Go through the data and copy each line where the word "lines" shows up.

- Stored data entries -
============================================================
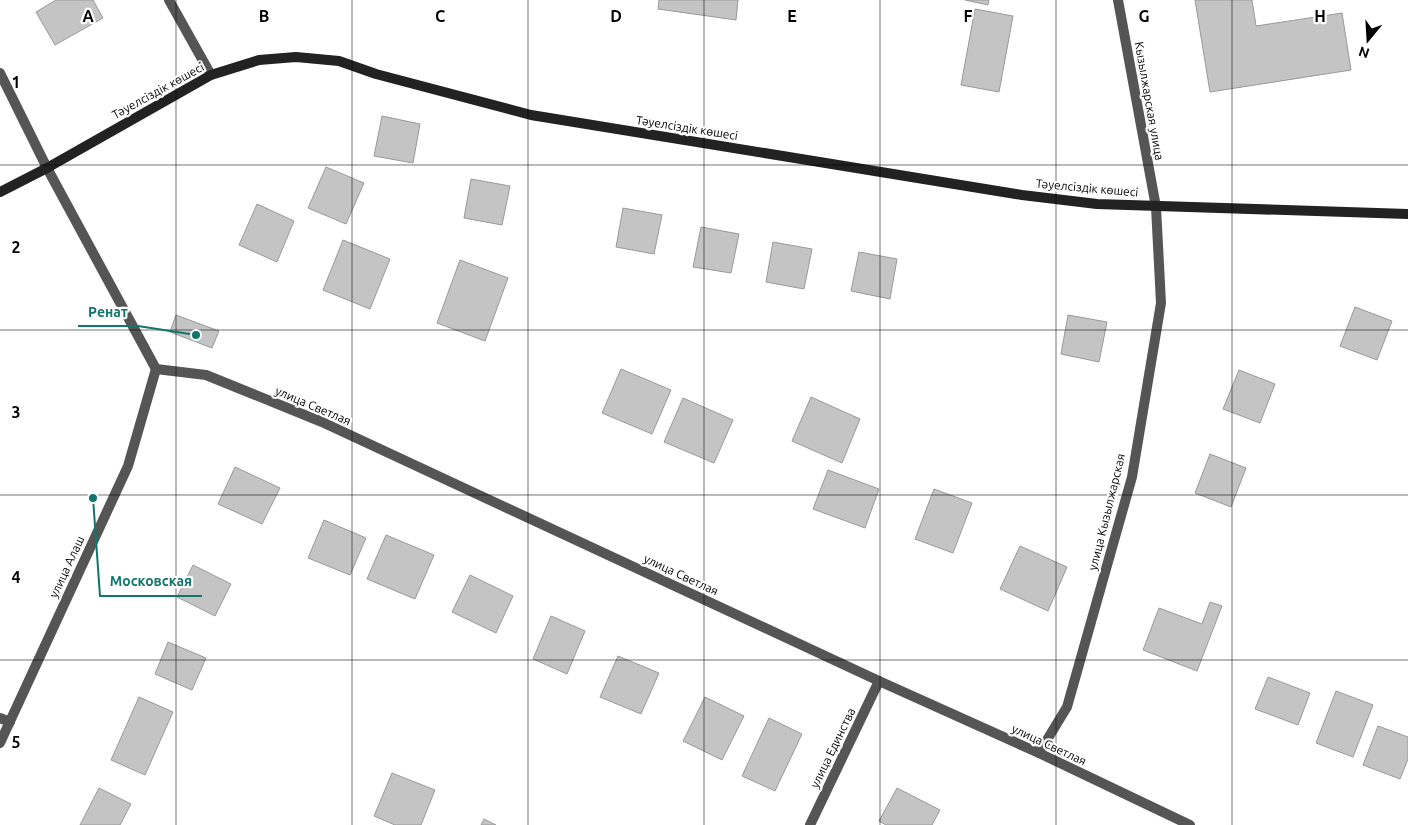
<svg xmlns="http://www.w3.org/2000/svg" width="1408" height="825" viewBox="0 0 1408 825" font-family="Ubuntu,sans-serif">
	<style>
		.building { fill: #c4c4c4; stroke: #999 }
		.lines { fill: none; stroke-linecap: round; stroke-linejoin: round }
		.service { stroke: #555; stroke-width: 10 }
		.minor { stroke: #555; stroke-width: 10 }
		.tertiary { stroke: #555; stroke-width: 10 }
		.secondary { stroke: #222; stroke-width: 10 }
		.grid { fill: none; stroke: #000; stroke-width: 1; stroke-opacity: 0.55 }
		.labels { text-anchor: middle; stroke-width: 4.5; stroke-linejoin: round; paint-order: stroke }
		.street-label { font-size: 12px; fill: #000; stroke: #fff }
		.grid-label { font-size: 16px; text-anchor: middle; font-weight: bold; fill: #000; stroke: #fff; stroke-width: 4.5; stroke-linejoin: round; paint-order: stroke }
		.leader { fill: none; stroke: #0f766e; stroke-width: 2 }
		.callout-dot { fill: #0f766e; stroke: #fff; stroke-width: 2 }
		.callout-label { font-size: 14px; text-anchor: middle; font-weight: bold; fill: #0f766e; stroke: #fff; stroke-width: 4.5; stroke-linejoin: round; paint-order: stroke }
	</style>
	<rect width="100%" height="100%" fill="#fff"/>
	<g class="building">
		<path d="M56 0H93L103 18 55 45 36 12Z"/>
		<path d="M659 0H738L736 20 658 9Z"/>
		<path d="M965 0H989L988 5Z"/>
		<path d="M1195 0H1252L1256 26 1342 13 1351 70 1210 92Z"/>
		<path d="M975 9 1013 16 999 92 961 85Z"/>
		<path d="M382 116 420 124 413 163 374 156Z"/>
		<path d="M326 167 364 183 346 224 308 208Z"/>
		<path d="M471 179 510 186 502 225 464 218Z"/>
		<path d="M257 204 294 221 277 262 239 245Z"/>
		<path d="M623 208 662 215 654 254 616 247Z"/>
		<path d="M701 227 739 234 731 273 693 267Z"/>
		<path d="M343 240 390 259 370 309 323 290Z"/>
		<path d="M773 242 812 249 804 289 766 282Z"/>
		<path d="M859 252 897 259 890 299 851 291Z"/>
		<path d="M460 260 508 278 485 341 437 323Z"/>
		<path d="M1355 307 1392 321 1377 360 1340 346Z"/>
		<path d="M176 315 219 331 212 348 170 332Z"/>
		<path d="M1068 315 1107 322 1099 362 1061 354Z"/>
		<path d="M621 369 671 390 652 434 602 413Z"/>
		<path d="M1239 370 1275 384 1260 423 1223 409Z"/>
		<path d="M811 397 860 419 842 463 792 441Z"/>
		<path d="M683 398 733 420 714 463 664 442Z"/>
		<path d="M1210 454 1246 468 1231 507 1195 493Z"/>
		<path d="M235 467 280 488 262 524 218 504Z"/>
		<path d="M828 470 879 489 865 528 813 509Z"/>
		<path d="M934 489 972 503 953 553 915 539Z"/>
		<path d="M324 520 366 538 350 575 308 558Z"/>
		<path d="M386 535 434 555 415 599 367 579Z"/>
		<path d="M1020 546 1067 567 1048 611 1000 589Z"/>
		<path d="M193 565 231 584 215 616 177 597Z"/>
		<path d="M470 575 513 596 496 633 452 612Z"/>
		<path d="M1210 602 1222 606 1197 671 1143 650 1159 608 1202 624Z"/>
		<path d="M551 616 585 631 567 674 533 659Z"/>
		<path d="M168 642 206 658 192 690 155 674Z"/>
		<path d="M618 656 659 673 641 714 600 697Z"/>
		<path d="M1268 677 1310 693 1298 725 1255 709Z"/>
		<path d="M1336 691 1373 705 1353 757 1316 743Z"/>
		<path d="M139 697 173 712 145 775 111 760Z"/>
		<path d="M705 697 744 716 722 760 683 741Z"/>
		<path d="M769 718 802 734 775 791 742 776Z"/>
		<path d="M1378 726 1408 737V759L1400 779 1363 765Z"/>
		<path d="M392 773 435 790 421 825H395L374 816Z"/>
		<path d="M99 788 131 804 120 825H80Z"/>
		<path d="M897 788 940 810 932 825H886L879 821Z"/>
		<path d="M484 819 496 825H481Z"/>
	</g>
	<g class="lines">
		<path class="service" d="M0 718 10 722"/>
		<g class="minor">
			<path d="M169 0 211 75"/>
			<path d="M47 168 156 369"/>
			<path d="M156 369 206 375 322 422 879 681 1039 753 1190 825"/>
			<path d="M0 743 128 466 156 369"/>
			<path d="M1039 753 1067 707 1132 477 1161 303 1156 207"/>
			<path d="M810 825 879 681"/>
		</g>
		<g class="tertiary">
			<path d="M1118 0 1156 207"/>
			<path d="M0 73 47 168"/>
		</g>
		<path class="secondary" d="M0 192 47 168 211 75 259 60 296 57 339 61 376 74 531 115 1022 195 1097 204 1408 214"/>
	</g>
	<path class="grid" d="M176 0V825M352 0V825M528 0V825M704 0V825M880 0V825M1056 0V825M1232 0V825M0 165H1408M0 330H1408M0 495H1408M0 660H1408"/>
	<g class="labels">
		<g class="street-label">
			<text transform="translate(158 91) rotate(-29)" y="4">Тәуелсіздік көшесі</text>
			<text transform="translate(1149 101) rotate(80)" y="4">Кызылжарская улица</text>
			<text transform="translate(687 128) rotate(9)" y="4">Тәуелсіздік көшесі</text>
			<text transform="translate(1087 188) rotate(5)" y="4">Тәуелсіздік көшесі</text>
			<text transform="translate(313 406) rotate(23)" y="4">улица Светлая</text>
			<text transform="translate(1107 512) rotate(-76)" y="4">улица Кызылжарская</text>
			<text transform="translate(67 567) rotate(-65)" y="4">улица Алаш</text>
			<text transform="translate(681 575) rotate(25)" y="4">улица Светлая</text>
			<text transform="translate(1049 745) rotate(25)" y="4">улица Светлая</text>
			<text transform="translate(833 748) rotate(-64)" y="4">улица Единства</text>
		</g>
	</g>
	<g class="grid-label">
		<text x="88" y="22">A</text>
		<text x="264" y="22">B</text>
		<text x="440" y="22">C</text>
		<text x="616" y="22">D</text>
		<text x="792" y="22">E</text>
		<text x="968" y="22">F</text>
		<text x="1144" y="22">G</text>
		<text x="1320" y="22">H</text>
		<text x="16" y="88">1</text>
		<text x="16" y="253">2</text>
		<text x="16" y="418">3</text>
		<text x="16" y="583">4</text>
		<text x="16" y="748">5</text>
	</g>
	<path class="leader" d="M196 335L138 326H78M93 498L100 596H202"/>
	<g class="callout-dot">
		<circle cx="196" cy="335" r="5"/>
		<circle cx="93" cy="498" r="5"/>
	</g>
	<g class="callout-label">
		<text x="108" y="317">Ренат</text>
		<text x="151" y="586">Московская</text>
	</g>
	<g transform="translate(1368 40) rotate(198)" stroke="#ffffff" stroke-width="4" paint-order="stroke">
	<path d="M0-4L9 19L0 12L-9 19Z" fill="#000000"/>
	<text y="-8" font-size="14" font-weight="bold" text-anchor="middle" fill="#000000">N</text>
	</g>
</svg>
============================================================
- TASK RESPONSE -
		.lines { fill: none; stroke-linecap: round; stroke-linejoin: round }
	<g class="lines">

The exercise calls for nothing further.